Stable system state: The assistant assumes the system is stable enough to respond to commands. After the recovery effort, this is a reasonable but not guaranteed assumption—a system that just came back from being bricked could have residual issues.

Container compatibility: The assistant assumes that an LXC container is the right deployment target. The user explicitly asked for a container, so this is correct, but the assistant doesn't question whether a VM might be more appropriate for GPU workloads.

These assumptions are largely validated by the successful command execution, but the article will note that the assistant does not explicitly verify some critical details—such as whether the NVIDIA kernel modules are loaded (nvidia-smi will fail if they aren't, but the command is checking GPU topology, not driver state).

Conclusion: The Foundation for Successful Deployment

Message [msg 8520] is a testament to the importance of disciplined reconnaissance in infrastructure work. In a session filled with dramatic recoveries, kernel builds, and driver compilations, this quiet information-gathering message is easy to overlook. But it represents a critical transition: from the chaos of system recovery to the order of methodical deployment.

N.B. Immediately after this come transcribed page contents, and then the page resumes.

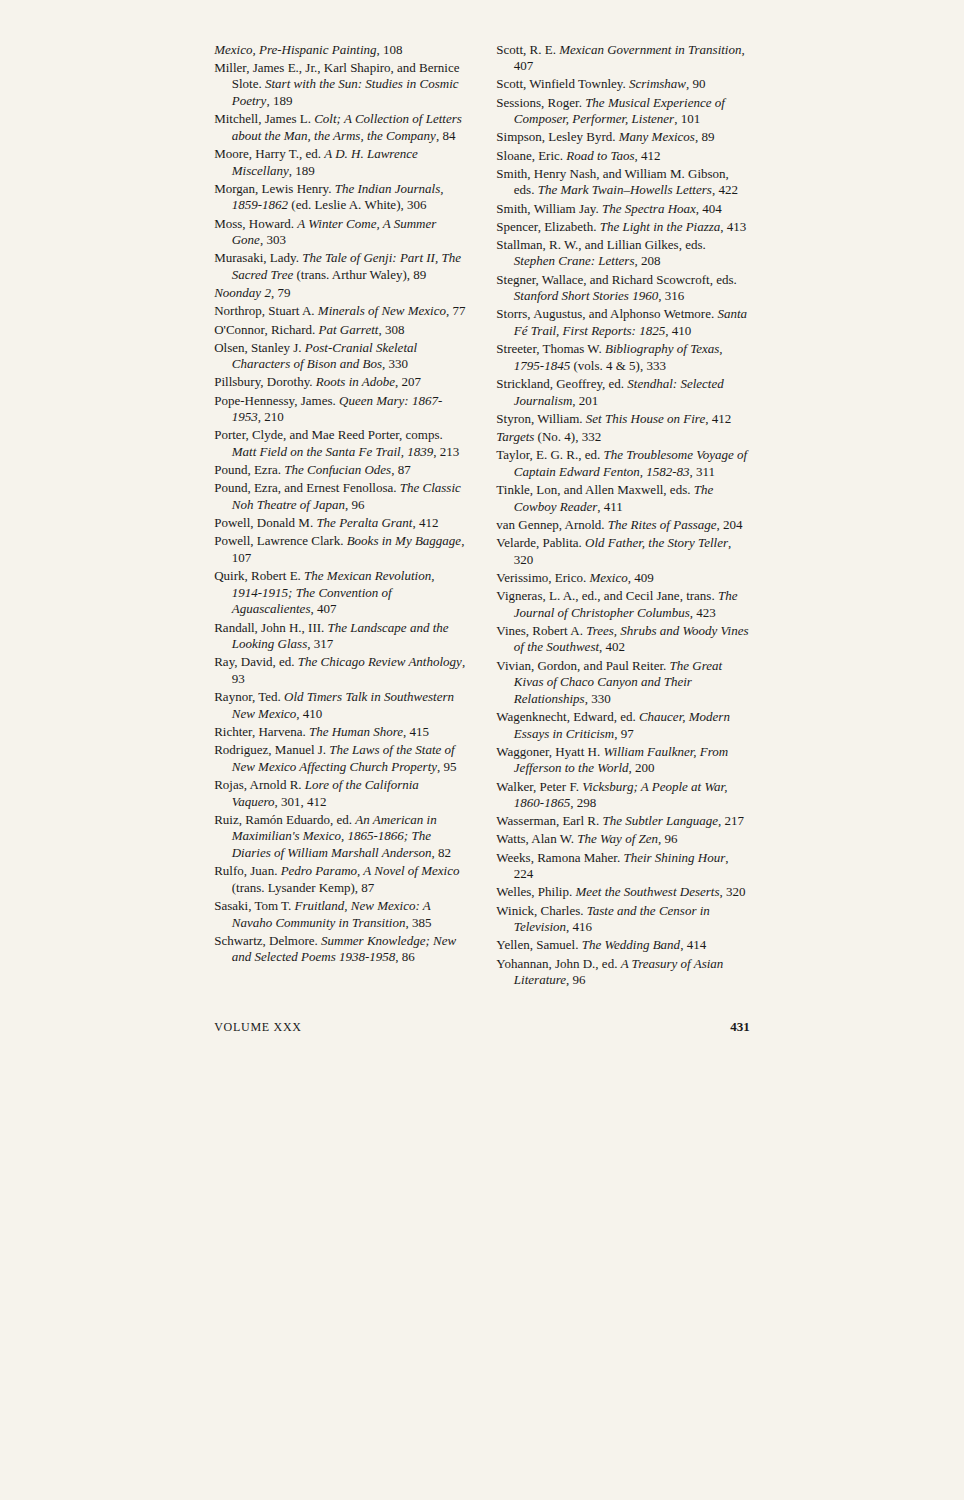Mexico, Pre-Hispanic Painting, 108
Miller, James E., Jr., Karl Shapiro, and Bernice Slote. Start with the Sun: Studies in Cosmic Poetry, 189
Mitchell, James L. Colt; A Collection of Letters about the Man, the Arms, the Company, 84
Moore, Harry T., ed. A D. H. Lawrence Miscellany, 189
Morgan, Lewis Henry. The Indian Journals, 1859-1862 (ed. Leslie A. White), 306
Moss, Howard. A Winter Come, A Summer Gone, 303
Murasaki, Lady. The Tale of Genji: Part II, The Sacred Tree (trans. Arthur Waley), 89
Noonday 2, 79
Northrop, Stuart A. Minerals of New Mexico, 77
O'Connor, Richard. Pat Garrett, 308
Olsen, Stanley J. Post-Cranial Skeletal Characters of Bison and Bos, 330
Pillsbury, Dorothy. Roots in Adobe, 207
Pope-Hennessy, James. Queen Mary: 1867-1953, 210
Porter, Clyde, and Mae Reed Porter, comps. Matt Field on the Santa Fe Trail, 1839, 213
Pound, Ezra. The Confucian Odes, 87
Pound, Ezra, and Ernest Fenollosa. The Classic Noh Theatre of Japan, 96
Powell, Donald M. The Peralta Grant, 412
Powell, Lawrence Clark. Books in My Baggage, 107
Quirk, Robert E. The Mexican Revolution, 1914-1915; The Convention of Aguascalientes, 407
Randall, John H., III. The Landscape and the Looking Glass, 317
Ray, David, ed. The Chicago Review Anthology, 93
Raynor, Ted. Old Timers Talk in Southwestern New Mexico, 410
Richter, Harvena. The Human Shore, 415
Rodriguez, Manuel J. The Laws of the State of New Mexico Affecting Church Property, 95
Rojas, Arnold R. Lore of the California Vaquero, 301, 412
Ruiz, Ramón Eduardo, ed. An American in Maximilian's Mexico, 1865-1866; The Diaries of William Marshall Anderson, 82
Rulfo, Juan. Pedro Paramo, A Novel of Mexico (trans. Lysander Kemp), 87
Sasaki, Tom T. Fruitland, New Mexico: A Navaho Community in Transition, 385
Schwartz, Delmore. Summer Knowledge; New and Selected Poems 1938-1958, 86
Scott, R. E. Mexican Government in Transition, 407
Scott, Winfield Townley. Scrimshaw, 90
Sessions, Roger. The Musical Experience of Composer, Performer, Listener, 101
Simpson, Lesley Byrd. Many Mexicos, 89
Sloane, Eric. Road to Taos, 412
Smith, Henry Nash, and William M. Gibson, eds. The Mark Twain–Howells Letters, 422
Smith, William Jay. The Spectra Hoax, 404
Spencer, Elizabeth. The Light in the Piazza, 413
Stallman, R. W., and Lillian Gilkes, eds. Stephen Crane: Letters, 208
Stegner, Wallace, and Richard Scowcroft, eds. Stanford Short Stories 1960, 316
Storrs, Augustus, and Alphonso Wetmore. Santa Fé Trail, First Reports: 1825, 410
Streeter, Thomas W. Bibliography of Texas, 1795-1845 (vols. 4 & 5), 333
Strickland, Geoffrey, ed. Stendhal: Selected Journalism, 201
Styron, William. Set This House on Fire, 412
Targets (No. 4), 332
Taylor, E. G. R., ed. The Troublesome Voyage of Captain Edward Fenton, 1582-83, 311
Tinkle, Lon, and Allen Maxwell, eds. The Cowboy Reader, 411
van Gennep, Arnold. The Rites of Passage, 204
Velarde, Pablita. Old Father, the Story Teller, 320
Verissimo, Erico. Mexico, 409
Vigneras, L. A., ed., and Cecil Jane, trans. The Journal of Christopher Columbus, 423
Vines, Robert A. Trees, Shrubs and Woody Vines of the Southwest, 402
Vivian, Gordon, and Paul Reiter. The Great Kivas of Chaco Canyon and Their Relationships, 330
Wagenknecht, Edward, ed. Chaucer, Modern Essays in Criticism, 97
Waggoner, Hyatt H. William Faulkner, From Jefferson to the World, 200
Walker, Peter F. Vicksburg; A People at War, 1860-1865, 298
Wasserman, Earl R. The Subtler Language, 217
Watts, Alan W. The Way of Zen, 96
Weeks, Ramona Maher. Their Shining Hour, 224
Welles, Philip. Meet the Southwest Deserts, 320
Winick, Charles. Taste and the Censor in Television, 416
Yellen, Samuel. The Wedding Band, 414
Yohannan, John D., ed. A Treasury of Asian Literature, 96
VOLUME XXX 431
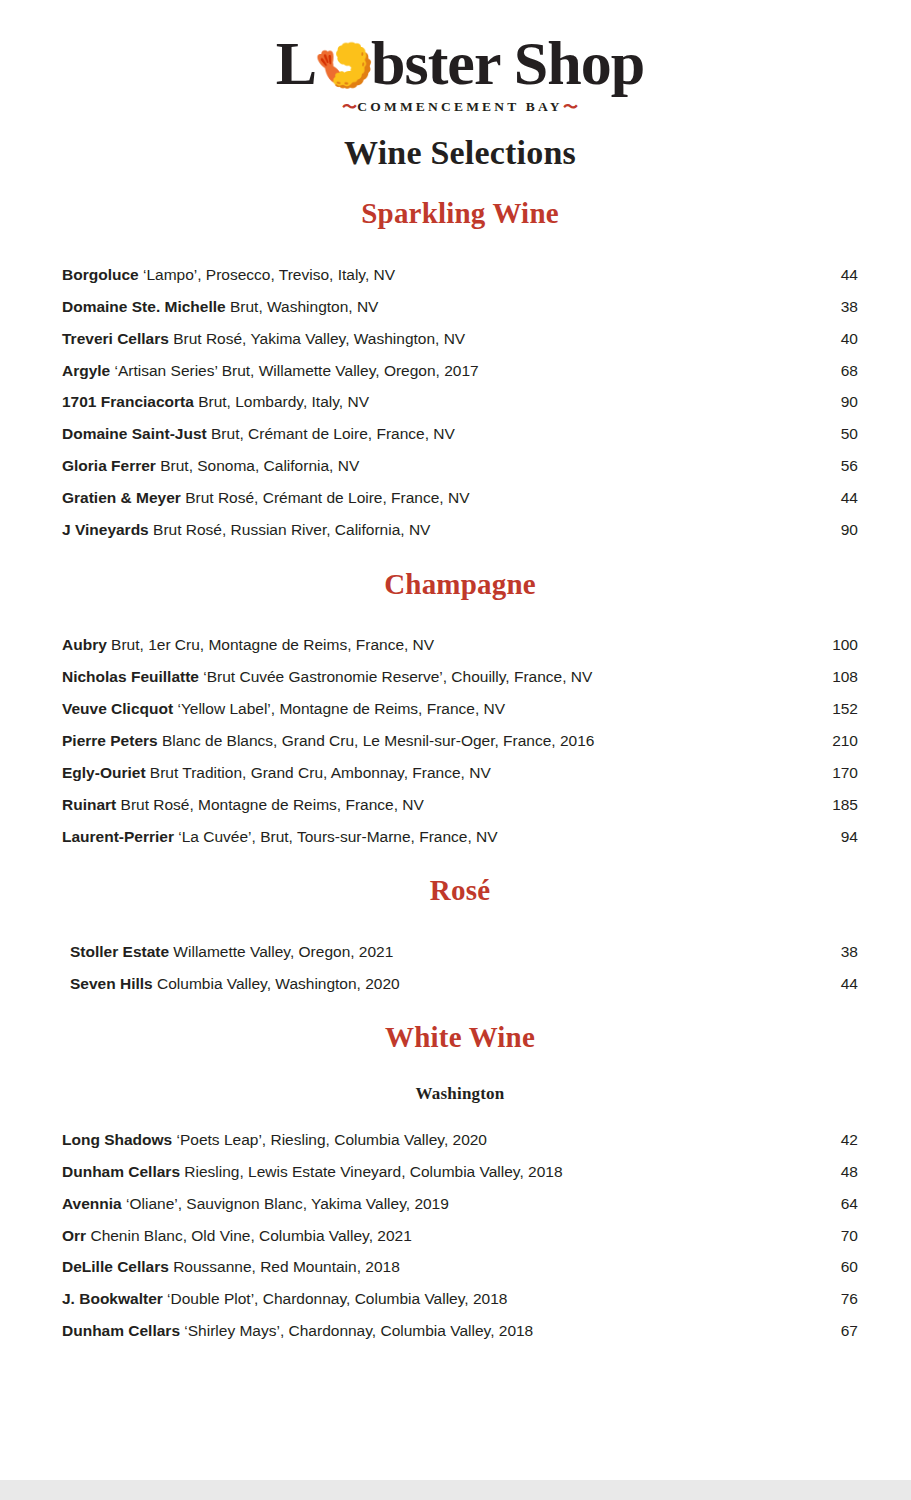L🍤bster Shop
〜COMMENCEMENT BAY〜
Wine Selections
Sparkling Wine
Borgoluce ‘Lampo’, Prosecco, Treviso, Italy, NV 44
Domaine Ste. Michelle Brut, Washington, NV 38
Treveri Cellars Brut Rosé, Yakima Valley, Washington, NV 40
Argyle ‘Artisan Series’ Brut, Willamette Valley, Oregon, 201768
1701 Franciacorta Brut, Lombardy, Italy, NV 90
Domaine Saint-Just Brut, Crémant de Loire, France, NV 50
Gloria Ferrer Brut, Sonoma, California, NV 56
Gratien & Meyer Brut Rosé, Crémant de Loire, France, NV 44
J Vineyards Brut Rosé, Russian River, California, NV 90
Champagne
Aubry Brut, 1er Cru, Montagne de Reims, France, NV 100
Nicholas Feuillatte ‘Brut Cuvée Gastronomie Reserve’, Chouilly, France, NV 108
Veuve Clicquot ‘Yellow Label’, Montagne de Reims, France, NV 152
Pierre Peters Blanc de Blancs, Grand Cru, Le Mesnil-sur-Oger, France, 2016210
Egly-Ouriet Brut Tradition, Grand Cru, Ambonnay, France, NV 170
Ruinart Brut Rosé, Montagne de Reims, France, NV 185
Laurent-Perrier ‘La Cuvée’, Brut, Tours-sur-Marne, France, NV 94
Rosé
Stoller Estate Willamette Valley, Oregon, 202138
Seven Hills Columbia Valley, Washington, 202044
White Wine
Washington
Long Shadows ‘Poets Leap’, Riesling, Columbia Valley, 202042
Dunham Cellars Riesling, Lewis Estate Vineyard, Columbia Valley, 201848
Avennia ‘Oliane’, Sauvignon Blanc, Yakima Valley, 201964
Orr Chenin Blanc, Old Vine, Columbia Valley, 202170
DeLille Cellars Roussanne, Red Mountain, 201860
J. Bookwalter ‘Double Plot’, Chardonnay, Columbia Valley, 201876
Dunham Cellars ‘Shirley Mays’, Chardonnay, Columbia Valley, 201867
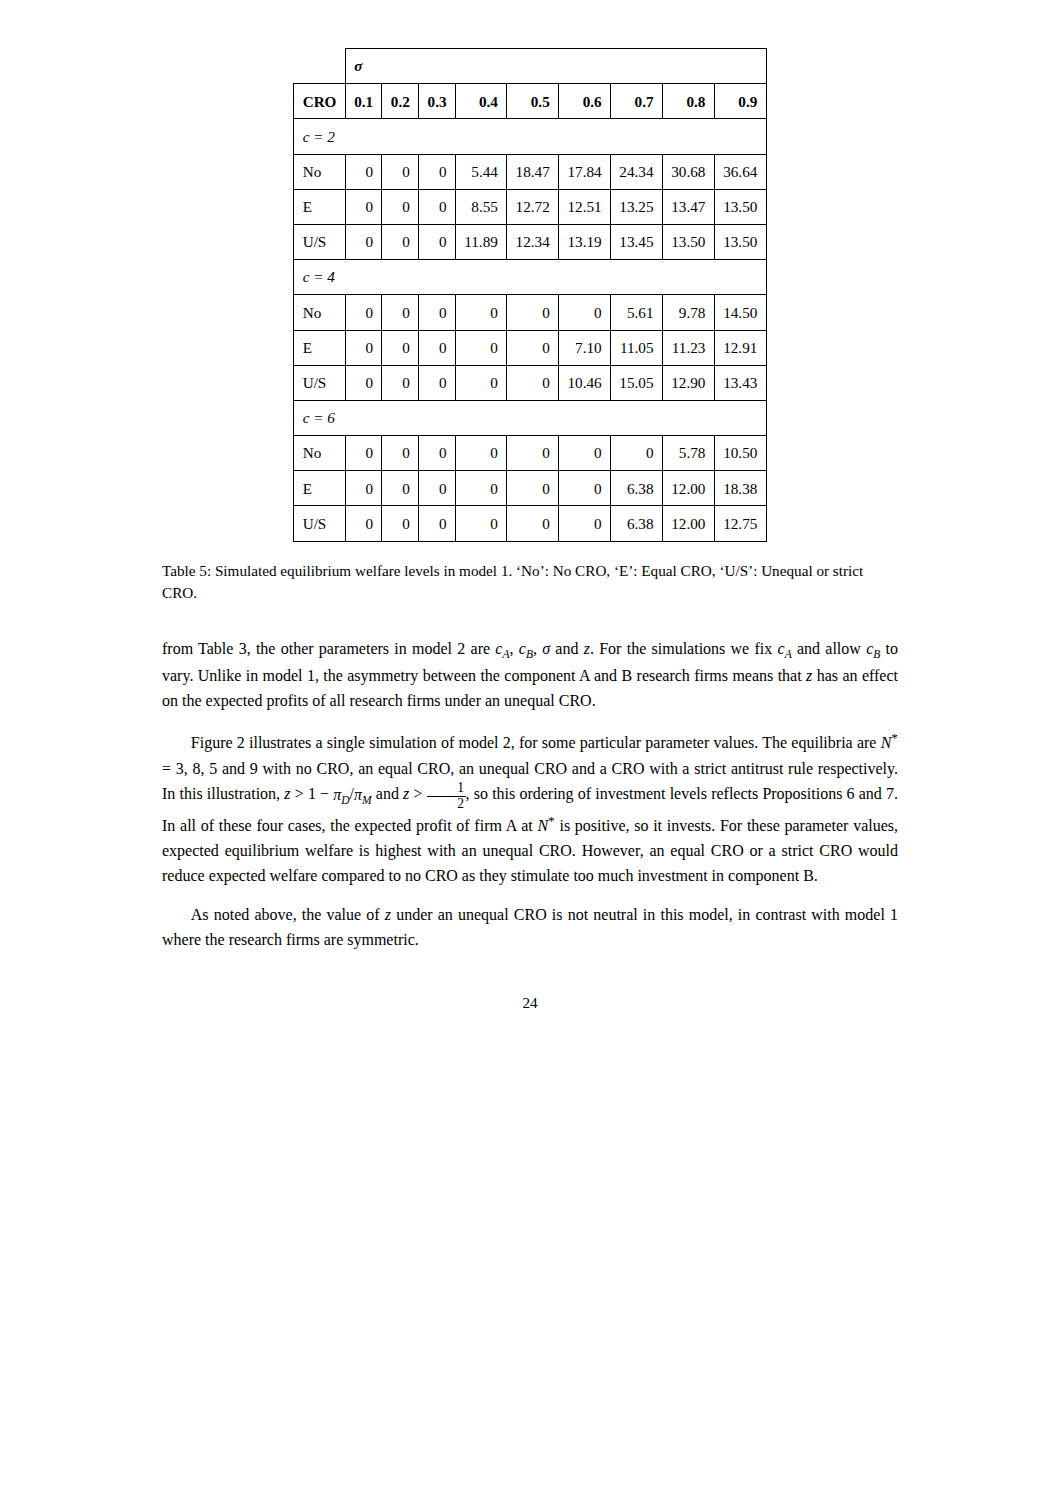| | σ |
| CRO | 0.1 | 0.2 | 0.3 | 0.4 | 0.5 | 0.6 | 0.7 | 0.8 | 0.9 |
| c = 2 |
| No | 0 | 0 | 0 | 5.44 | 18.47 | 17.84 | 24.34 | 30.68 | 36.64 |
| E | 0 | 0 | 0 | 8.55 | 12.72 | 12.51 | 13.25 | 13.47 | 13.50 |
| U/S | 0 | 0 | 0 | 11.89 | 12.34 | 13.19 | 13.45 | 13.50 | 13.50 |
| c = 4 |
| No | 0 | 0 | 0 | 0 | 0 | 0 | 5.61 | 9.78 | 14.50 |
| E | 0 | 0 | 0 | 0 | 0 | 7.10 | 11.05 | 11.23 | 12.91 |
| U/S | 0 | 0 | 0 | 0 | 0 | 10.46 | 15.05 | 12.90 | 13.43 |
| c = 6 |
| No | 0 | 0 | 0 | 0 | 0 | 0 | 0 | 5.78 | 10.50 |
| E | 0 | 0 | 0 | 0 | 0 | 0 | 6.38 | 12.00 | 18.38 |
| U/S | 0 | 0 | 0 | 0 | 0 | 0 | 6.38 | 12.00 | 12.75 |
Table 5: Simulated equilibrium welfare levels in model 1. ‘No’: No CRO, ‘E’: Equal CRO, ‘U/S’: Unequal or strict CRO.
from Table 3, the other parameters in model 2 are cA, cB, σ and z. For the simulations we fix cA and allow cB to vary. Unlike in model 1, the asymmetry between the component A and B research firms means that z has an effect on the expected profits of all research firms under an unequal CRO.
Figure 2 illustrates a single simulation of model 2, for some particular parameter values. The equilibria are N* = 3, 8, 5 and 9 with no CRO, an equal CRO, an unequal CRO and a CRO with a strict antitrust rule respectively. In this illustration, z > 1 − πD/πM and z > 12, so this ordering of investment levels reflects Propositions 6 and 7. In all of these four cases, the expected profit of firm A at N* is positive, so it invests. For these parameter values, expected equilibrium welfare is highest with an unequal CRO. However, an equal CRO or a strict CRO would reduce expected welfare compared to no CRO as they stimulate too much investment in component B.
As noted above, the value of z under an unequal CRO is not neutral in this model, in contrast with model 1 where the research firms are symmetric.
24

The assistant does not yet know everything it needs to know. It has not checked disk space on the scratch pool, verified network connectivity to the S3 bucket, or confirmed that the container template can be downloaded. But it has built the foundation—a complete mental model of kpro6's current state—upon which all subsequent decisions will be built.

The next message in the session will likely create the container, configure GPU passthrough, and begin the deployment. But none of that would be possible without the reconnaissance performed here. In infrastructure engineering, as in military operations, the quality of the intelligence gathered before action determines the quality of the action itself.